Give the part of the listing from its beginning through the line containing "Which series reaches" as a JSON list of strings, one string per line, leaving out blank lines.

Dataset records:
......

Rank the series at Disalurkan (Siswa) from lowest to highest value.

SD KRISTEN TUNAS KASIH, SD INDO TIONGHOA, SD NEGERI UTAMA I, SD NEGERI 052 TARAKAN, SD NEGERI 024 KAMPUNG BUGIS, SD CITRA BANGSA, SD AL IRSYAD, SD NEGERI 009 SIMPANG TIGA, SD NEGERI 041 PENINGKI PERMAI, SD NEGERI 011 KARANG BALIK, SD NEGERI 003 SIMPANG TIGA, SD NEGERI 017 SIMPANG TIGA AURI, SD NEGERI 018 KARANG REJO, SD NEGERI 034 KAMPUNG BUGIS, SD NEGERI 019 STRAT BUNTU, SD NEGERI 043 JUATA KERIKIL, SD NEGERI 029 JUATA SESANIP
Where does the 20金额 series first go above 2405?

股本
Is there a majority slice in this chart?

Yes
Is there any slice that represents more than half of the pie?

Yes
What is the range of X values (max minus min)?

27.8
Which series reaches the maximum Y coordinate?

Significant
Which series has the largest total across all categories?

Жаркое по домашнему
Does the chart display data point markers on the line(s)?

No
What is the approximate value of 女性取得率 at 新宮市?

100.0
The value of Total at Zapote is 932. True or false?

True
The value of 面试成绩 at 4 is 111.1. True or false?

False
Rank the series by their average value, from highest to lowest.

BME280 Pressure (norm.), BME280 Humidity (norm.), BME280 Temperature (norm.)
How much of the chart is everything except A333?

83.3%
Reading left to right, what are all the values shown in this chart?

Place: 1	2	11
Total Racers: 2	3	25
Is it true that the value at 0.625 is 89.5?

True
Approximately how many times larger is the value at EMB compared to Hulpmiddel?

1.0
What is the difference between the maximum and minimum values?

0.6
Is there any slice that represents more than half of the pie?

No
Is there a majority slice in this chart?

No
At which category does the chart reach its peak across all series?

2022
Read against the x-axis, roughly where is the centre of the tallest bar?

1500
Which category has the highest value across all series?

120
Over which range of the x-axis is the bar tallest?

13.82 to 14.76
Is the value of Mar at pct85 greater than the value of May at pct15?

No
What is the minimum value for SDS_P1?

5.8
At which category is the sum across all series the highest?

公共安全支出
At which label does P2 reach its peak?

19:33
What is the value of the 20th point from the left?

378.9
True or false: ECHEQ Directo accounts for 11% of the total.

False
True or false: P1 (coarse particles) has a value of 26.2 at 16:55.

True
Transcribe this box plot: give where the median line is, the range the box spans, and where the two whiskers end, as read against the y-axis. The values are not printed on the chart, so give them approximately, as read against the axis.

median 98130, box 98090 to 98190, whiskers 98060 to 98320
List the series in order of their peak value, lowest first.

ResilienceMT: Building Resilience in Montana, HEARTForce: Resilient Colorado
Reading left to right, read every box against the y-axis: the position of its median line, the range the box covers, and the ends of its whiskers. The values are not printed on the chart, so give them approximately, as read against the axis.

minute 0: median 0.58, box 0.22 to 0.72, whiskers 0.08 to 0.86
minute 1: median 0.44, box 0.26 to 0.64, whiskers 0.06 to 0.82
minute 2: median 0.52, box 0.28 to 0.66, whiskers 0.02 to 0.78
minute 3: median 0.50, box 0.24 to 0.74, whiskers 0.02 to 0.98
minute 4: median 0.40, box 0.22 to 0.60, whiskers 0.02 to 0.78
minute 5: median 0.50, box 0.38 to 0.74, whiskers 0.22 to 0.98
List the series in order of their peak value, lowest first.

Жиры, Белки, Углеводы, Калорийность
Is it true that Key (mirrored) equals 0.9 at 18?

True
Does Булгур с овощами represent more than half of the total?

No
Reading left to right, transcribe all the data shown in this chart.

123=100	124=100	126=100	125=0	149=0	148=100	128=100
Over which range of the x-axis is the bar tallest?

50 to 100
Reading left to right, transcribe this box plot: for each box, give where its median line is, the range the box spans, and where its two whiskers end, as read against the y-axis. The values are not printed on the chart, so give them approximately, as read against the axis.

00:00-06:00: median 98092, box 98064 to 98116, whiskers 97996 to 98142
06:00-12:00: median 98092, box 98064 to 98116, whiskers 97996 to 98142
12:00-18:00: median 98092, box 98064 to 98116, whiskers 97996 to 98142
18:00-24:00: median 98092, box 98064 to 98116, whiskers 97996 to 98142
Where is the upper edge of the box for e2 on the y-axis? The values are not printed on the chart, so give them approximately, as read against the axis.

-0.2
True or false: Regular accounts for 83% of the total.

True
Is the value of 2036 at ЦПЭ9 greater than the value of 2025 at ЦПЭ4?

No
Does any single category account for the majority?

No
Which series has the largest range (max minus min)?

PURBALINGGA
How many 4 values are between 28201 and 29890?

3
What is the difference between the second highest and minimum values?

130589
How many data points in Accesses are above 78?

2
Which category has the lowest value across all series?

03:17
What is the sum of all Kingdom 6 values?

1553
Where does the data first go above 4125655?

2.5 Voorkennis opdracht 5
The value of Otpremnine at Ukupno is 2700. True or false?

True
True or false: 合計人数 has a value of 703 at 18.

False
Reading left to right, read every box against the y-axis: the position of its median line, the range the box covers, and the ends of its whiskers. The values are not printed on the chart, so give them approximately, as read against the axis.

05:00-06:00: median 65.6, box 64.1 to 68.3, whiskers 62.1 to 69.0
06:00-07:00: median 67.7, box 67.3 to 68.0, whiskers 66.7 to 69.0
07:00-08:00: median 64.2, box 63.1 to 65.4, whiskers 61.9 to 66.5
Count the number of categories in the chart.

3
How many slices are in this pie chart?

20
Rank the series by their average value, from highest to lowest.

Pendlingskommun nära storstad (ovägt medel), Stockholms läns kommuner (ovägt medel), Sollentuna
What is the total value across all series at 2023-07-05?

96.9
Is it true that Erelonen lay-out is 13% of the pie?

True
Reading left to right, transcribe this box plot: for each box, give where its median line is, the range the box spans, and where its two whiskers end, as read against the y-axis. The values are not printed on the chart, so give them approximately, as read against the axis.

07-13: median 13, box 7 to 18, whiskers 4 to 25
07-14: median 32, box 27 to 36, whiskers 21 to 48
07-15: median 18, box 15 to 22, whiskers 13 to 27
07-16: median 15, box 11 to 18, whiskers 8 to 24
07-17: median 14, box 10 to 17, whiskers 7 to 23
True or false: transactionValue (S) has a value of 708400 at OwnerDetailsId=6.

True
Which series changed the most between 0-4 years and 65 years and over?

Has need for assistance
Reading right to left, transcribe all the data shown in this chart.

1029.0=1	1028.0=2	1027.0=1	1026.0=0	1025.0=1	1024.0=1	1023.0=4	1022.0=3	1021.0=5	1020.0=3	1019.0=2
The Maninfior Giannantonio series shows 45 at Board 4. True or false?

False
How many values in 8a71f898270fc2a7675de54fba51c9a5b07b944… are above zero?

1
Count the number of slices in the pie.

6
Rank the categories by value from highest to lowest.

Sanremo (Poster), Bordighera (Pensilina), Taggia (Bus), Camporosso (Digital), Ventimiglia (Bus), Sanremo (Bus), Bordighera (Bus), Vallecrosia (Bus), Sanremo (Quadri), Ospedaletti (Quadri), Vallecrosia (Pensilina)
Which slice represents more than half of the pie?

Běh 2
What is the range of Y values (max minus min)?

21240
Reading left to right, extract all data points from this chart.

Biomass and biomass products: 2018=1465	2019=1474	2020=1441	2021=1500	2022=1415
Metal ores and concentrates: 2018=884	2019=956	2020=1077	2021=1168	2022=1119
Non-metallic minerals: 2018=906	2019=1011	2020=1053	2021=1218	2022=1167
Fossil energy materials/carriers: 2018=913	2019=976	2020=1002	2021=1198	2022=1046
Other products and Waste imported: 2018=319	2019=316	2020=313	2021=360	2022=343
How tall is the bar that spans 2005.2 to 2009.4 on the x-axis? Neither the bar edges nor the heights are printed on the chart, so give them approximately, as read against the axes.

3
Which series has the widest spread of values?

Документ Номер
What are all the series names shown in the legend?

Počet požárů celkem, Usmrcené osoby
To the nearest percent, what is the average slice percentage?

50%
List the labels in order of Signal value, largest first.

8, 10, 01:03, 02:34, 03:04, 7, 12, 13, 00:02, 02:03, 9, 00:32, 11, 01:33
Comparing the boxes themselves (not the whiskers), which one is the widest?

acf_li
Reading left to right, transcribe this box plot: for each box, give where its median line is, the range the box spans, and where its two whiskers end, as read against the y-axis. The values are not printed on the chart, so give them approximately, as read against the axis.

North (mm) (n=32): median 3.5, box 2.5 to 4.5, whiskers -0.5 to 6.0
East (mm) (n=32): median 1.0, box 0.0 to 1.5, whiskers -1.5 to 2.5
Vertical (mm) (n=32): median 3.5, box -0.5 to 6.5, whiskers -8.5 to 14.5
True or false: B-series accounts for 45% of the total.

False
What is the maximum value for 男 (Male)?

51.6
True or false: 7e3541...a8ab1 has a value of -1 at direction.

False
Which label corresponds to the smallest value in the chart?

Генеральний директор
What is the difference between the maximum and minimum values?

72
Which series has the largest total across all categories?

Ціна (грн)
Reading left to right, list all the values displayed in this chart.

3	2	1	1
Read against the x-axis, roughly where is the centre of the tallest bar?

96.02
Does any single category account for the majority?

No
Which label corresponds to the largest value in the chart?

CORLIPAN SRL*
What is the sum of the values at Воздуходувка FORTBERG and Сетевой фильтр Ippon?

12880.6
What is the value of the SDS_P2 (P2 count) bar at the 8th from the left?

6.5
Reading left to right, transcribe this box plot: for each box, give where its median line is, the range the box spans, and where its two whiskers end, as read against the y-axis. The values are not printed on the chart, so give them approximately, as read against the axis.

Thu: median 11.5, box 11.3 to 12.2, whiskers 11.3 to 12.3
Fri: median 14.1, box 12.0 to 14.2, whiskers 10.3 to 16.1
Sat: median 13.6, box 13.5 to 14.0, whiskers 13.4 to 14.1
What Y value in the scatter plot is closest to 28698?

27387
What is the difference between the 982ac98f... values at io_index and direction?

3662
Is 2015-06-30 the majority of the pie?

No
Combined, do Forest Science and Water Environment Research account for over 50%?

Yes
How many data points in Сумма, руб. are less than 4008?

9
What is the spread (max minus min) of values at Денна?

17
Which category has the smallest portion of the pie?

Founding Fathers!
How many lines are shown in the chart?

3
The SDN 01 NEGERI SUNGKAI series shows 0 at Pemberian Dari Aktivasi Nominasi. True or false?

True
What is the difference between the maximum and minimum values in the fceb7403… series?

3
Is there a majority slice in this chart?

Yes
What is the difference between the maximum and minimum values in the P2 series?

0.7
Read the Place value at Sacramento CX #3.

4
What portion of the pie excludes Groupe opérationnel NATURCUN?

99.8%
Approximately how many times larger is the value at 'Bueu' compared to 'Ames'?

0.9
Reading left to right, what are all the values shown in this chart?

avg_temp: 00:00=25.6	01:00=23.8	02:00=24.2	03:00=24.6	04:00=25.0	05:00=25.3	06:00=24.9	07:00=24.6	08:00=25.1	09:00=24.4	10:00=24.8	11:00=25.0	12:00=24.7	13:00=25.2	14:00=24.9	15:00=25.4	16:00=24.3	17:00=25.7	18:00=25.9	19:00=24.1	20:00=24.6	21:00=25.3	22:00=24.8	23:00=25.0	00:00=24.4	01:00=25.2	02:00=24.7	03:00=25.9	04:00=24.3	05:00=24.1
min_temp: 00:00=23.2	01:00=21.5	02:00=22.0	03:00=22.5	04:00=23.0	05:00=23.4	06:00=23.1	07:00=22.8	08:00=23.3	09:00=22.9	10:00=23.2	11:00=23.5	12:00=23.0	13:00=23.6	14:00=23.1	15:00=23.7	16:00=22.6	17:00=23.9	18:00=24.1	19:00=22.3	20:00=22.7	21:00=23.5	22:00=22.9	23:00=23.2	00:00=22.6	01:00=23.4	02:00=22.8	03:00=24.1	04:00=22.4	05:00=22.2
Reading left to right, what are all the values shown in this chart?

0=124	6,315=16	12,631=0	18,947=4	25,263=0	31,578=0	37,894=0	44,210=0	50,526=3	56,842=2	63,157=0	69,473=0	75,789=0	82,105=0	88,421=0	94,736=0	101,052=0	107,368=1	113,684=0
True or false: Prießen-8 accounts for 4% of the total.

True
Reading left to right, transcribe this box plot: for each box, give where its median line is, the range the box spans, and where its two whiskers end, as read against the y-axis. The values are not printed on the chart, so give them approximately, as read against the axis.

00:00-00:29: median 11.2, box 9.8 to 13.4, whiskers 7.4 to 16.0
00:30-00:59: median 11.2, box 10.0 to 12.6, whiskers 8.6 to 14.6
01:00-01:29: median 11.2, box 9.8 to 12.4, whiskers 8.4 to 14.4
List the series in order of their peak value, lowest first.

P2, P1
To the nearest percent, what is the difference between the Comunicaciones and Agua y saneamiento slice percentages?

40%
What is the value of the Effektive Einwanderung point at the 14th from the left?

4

......

Answer box:
[
  "Rank the series at Disalurkan (Siswa) from lowest to highest value.",
  "SD KRISTEN TUNAS KASIH, SD INDO TIONGHOA, SD NEGERI UTAMA I, SD NEGERI 052 TARAKAN, SD NEGERI 024 KAMPUNG BUGIS, SD CITRA BANGSA, SD AL IRSYAD, SD NEGERI 009 SIMPANG TIGA, SD NEGERI 041 PENINGKI PERMAI, SD NEGERI 011 KARANG BALIK, SD NEGERI 003 SIMPANG TIGA, SD NEGERI 017 SIMPANG TIGA AURI, SD NEGERI 018 KARANG REJO, SD NEGERI 034 KAMPUNG BUGIS, SD NEGERI 019 STRAT BUNTU, SD NEGERI 043 JUATA KERIKIL, SD NEGERI 029 JUATA SESANIP",
  "Where does the 20金额 series first go above 2405?",
  "股本",
  "Is there a majority slice in this chart?",
  "Yes",
  "Is there any slice that represents more than half of the pie?",
  "Yes",
  "What is the range of X values (max minus min)?",
  "27.8",
  "Which series reaches the maximum Y coordinate?"
]